== Source ==
****

ON THIS DATE IN HISTORY September 20, 1973: Billie Jean King BEATS Bobby Riggs

Billie Jean King won 12 Grand Slam singles titles, 16 Grand Slam women’s doubles titles, and 11 Grand Slam mixed doubles titles, she was the first woman in professional tennis to make over $100,000 a year and she founded the Women’s Tennis Association and the Women’s Sports Foundation, but she is best remembered for her performance on the court at the Houston Astrodome on September 20, 1973. There, she redeemed sports women everywhere when she BEAT self-avowed male chauvinist pig – Bobby Riggs in three straight sets – 6-4, 6-3, 6-3.

Vegas had 8-5 odds on Riggs beating King, which was not too surprising since Riggs had already beaten the number one female tennis player in the world – Margaret Court on May 13th of that same year. After the win, the 55 year-old Riggs made the cover of Sports Illustrated and Time.   King knew what she had to do – beat him or allow all women to suffer from Court’s defeat.

****

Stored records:
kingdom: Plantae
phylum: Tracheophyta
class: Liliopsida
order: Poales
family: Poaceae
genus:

****

== Task directions ==
Print the part of the Billie Jean King passage above that opens with the words containing "Billie Jean King won" and closes with "6-4, 6-3, 6-3.".

== Solution to this exercise ==
Billie Jean King won 12 Grand Slam singles titles, 16 Grand Slam women’s doubles titles, and 11 Grand Slam mixed doubles titles, she was the first woman in professional tennis to make over $100,000 a year and she founded the Women’s Tennis Association and the Women’s Sports Foundation, but she is best remembered for her performance on the court at the Houston Astrodome on September 20, 1973. There, she redeemed sports women everywhere when she BEAT self-avowed male chauvinist pig – Bobby Riggs in three straight sets – 6-4, 6-3, 6-3.